The change under Lloyds was palpable, Regnier says, with its then chief executive Eric Daniels running a “more measured culture” where power was not held tightly at the very top.

“The biggest thing I learned from that time was the importance of good culture in the banking sector,” Regnier says.

He then went on to join a spun-out TSB – which Lloyds had had to give up in exchange for taking state aid during the financial crisis – but was looking for an out. “That was going to be another couple of years of integration hell”, as TSB tried to extricate itself from Lloyds’ IT platform, he says.

So when he was asked to join Yorkshire building society, where he was told he would have a shot at becoming chief executive, he leapt at the chance.

But Regnier never intended to go into financial services, and originally wanted to follow in the footsteps of his paternal grandfather, Carlos Regnier: an engineer notable for designing his own two-seat plane that his grandson says was “remarkably similar” to the Spitfire that launched a few years later.

However, Regnier’s father told him that “in the UK, it’s accountants who run industry”, resulting in him taking a combined engineering, economics and management degree at Oxford.

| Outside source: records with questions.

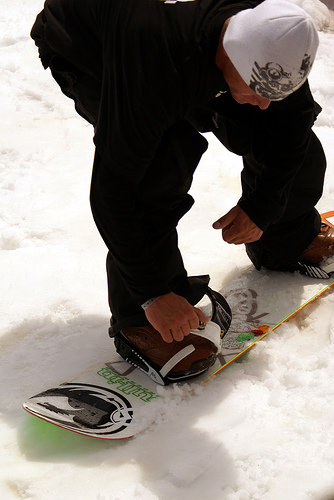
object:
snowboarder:
[29, 0, 328, 391]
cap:
[221, 0, 319, 104]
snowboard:
[21, 214, 334, 442]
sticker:
[21, 396, 127, 446]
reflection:
[131, 433, 258, 500]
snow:
[0, 93, 59, 376]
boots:
[108, 311, 217, 388]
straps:
[159, 343, 196, 377]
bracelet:
[141, 291, 164, 310]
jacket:
[25, 1, 319, 313]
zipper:
[215, 86, 228, 100]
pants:
[40, 20, 207, 321]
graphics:
[248, 51, 315, 102]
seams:
[275, 19, 306, 47]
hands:
[211, 203, 264, 246]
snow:
[223, 370, 333, 500]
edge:
[214, 280, 334, 376]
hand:
[144, 290, 209, 344]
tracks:
[0, 58, 54, 257]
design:
[95, 360, 165, 408]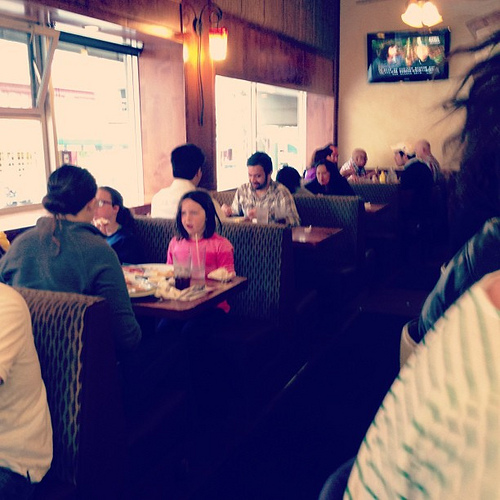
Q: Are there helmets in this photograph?
A: No, there are no helmets.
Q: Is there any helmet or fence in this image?
A: No, there are no helmets or fences.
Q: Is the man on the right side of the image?
A: Yes, the man is on the right of the image.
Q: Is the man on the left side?
A: No, the man is on the right of the image.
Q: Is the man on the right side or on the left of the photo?
A: The man is on the right of the image.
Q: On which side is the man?
A: The man is on the right of the image.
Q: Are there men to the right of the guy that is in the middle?
A: Yes, there is a man to the right of the guy.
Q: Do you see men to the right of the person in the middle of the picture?
A: Yes, there is a man to the right of the guy.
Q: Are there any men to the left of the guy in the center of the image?
A: No, the man is to the right of the guy.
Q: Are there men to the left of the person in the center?
A: No, the man is to the right of the guy.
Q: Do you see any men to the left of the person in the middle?
A: No, the man is to the right of the guy.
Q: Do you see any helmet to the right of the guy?
A: No, there is a man to the right of the guy.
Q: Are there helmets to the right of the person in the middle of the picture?
A: No, there is a man to the right of the guy.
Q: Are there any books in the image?
A: No, there are no books.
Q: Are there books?
A: No, there are no books.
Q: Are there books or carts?
A: No, there are no books or carts.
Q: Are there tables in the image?
A: Yes, there is a table.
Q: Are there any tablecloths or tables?
A: Yes, there is a table.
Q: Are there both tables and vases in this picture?
A: No, there is a table but no vases.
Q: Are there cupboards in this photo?
A: No, there are no cupboards.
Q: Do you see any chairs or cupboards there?
A: No, there are no cupboards or chairs.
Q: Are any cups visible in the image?
A: Yes, there is a cup.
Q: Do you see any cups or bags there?
A: Yes, there is a cup.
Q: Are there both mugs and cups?
A: No, there is a cup but no mugs.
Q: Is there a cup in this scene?
A: Yes, there is a cup.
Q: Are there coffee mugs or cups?
A: Yes, there is a cup.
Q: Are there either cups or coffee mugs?
A: Yes, there is a cup.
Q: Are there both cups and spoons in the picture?
A: No, there is a cup but no spoons.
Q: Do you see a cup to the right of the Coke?
A: Yes, there is a cup to the right of the Coke.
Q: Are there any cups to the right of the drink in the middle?
A: Yes, there is a cup to the right of the Coke.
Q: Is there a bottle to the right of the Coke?
A: No, there is a cup to the right of the Coke.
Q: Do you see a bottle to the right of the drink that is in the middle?
A: No, there is a cup to the right of the Coke.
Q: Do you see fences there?
A: No, there are no fences.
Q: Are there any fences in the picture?
A: No, there are no fences.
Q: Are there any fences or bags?
A: No, there are no fences or bags.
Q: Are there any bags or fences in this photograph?
A: No, there are no fences or bags.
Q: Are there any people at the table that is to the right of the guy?
A: Yes, there are people at the table.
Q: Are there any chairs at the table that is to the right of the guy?
A: No, there are people at the table.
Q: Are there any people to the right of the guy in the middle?
A: Yes, there are people to the right of the guy.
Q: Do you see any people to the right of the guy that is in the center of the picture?
A: Yes, there are people to the right of the guy.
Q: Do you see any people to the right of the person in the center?
A: Yes, there are people to the right of the guy.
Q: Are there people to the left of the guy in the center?
A: No, the people are to the right of the guy.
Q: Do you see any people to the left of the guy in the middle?
A: No, the people are to the right of the guy.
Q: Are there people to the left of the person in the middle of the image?
A: No, the people are to the right of the guy.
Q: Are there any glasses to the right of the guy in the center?
A: No, there are people to the right of the guy.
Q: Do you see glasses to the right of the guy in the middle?
A: No, there are people to the right of the guy.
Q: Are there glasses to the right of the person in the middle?
A: No, there are people to the right of the guy.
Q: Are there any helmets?
A: No, there are no helmets.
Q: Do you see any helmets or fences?
A: No, there are no helmets or fences.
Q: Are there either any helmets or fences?
A: No, there are no helmets or fences.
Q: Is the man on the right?
A: Yes, the man is on the right of the image.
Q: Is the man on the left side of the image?
A: No, the man is on the right of the image.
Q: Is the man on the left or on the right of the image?
A: The man is on the right of the image.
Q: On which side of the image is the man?
A: The man is on the right of the image.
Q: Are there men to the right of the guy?
A: Yes, there is a man to the right of the guy.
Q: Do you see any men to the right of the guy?
A: Yes, there is a man to the right of the guy.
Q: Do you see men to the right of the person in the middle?
A: Yes, there is a man to the right of the guy.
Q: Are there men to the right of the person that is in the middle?
A: Yes, there is a man to the right of the guy.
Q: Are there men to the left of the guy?
A: No, the man is to the right of the guy.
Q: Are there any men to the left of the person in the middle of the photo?
A: No, the man is to the right of the guy.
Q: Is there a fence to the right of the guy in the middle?
A: No, there is a man to the right of the guy.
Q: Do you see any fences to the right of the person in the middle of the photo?
A: No, there is a man to the right of the guy.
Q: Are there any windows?
A: Yes, there is a window.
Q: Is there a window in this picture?
A: Yes, there is a window.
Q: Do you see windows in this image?
A: Yes, there is a window.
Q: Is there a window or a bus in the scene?
A: Yes, there is a window.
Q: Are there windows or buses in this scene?
A: Yes, there is a window.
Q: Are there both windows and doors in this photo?
A: No, there is a window but no doors.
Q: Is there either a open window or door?
A: Yes, there is an open window.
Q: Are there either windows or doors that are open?
A: Yes, the window is open.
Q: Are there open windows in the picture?
A: Yes, there is an open window.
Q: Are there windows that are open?
A: Yes, there is a window that is open.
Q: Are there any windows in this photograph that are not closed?
A: Yes, there is a open window.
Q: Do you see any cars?
A: No, there are no cars.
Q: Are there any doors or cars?
A: No, there are no cars or doors.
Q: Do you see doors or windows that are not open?
A: No, there is a window but it is open.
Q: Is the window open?
A: Yes, the window is open.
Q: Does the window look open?
A: Yes, the window is open.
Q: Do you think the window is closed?
A: No, the window is open.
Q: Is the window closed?
A: No, the window is open.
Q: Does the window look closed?
A: No, the window is open.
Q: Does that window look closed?
A: No, the window is open.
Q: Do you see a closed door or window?
A: No, there is a window but it is open.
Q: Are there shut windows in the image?
A: No, there is a window but it is open.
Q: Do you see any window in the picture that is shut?
A: No, there is a window but it is open.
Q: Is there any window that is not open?
A: No, there is a window but it is open.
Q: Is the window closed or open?
A: The window is open.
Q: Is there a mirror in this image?
A: No, there are no mirrors.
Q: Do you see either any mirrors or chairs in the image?
A: No, there are no mirrors or chairs.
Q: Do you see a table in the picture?
A: Yes, there is a table.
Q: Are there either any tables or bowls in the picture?
A: Yes, there is a table.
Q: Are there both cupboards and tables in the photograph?
A: No, there is a table but no cupboards.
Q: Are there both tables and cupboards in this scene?
A: No, there is a table but no cupboards.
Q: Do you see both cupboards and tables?
A: No, there is a table but no cupboards.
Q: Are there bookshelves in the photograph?
A: No, there are no bookshelves.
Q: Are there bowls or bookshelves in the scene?
A: No, there are no bookshelves or bowls.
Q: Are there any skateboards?
A: No, there are no skateboards.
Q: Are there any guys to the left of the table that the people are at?
A: Yes, there is a guy to the left of the table.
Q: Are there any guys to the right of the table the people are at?
A: No, the guy is to the left of the table.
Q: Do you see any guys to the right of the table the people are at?
A: No, the guy is to the left of the table.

That was later followed by a master’s in business at France’s Insead, where he met other future City figures including the Prudential Regulation Authority’s chief executive, Sam Woods.

That route served him well, and after three years as chief commercial and then chief customer officer, he was appointed chief executive of Yorkshire building society, where he held the role for five years, between 2017 and 2021.

While he loved working for a customer-owned lender, he felt isolated. “In a listed company, you’ve got investors who are constantly telling you what they want you to do, and constantly telling you where you’re falling short. And that kind of external stimulus is very useful. You don’t have that in a building society; you have to find it yourself.”

He certainly found external motivation once he joined Banco Santander, run by its “formidable” executive chair Ana Botín. Not only does he have to chase strong UK profits to appease his bosses, but must compete for capital against the group’s other international operations in countries such as Brazil and Mexico.

That has put UK regulation and the country’s competitiveness front of mind, pushing Regnier to call for big changes from both Conservative and Labour leaders, which could help open up new funding opportunities for his bank post-election.

“The really important thing I would urge any government to do is to make bold policy moves that make sense. And then those need to be funded. We need to find a way of standing behind those commitments, but particularly the green transition. Decisions are needed, and then money’s needed.”

CV

Age 52
Family Married with two teenage children.
Education Engineering, economics and management degree at Oxford; MBA at Insead.
Last holiday “A long weekend on the coast near Middlesbrough, watching my son play cricket.”
Pay £3.3m in 2023.
Best advice he’s been given “Start with a ‘why’.”
Biggest career mistake “Not gaining more international experience.”
Word he overuses “Why … ! Although I’d argue I use it a lot, rather than overuse it.”
How he relaxes Family, friends and exercise.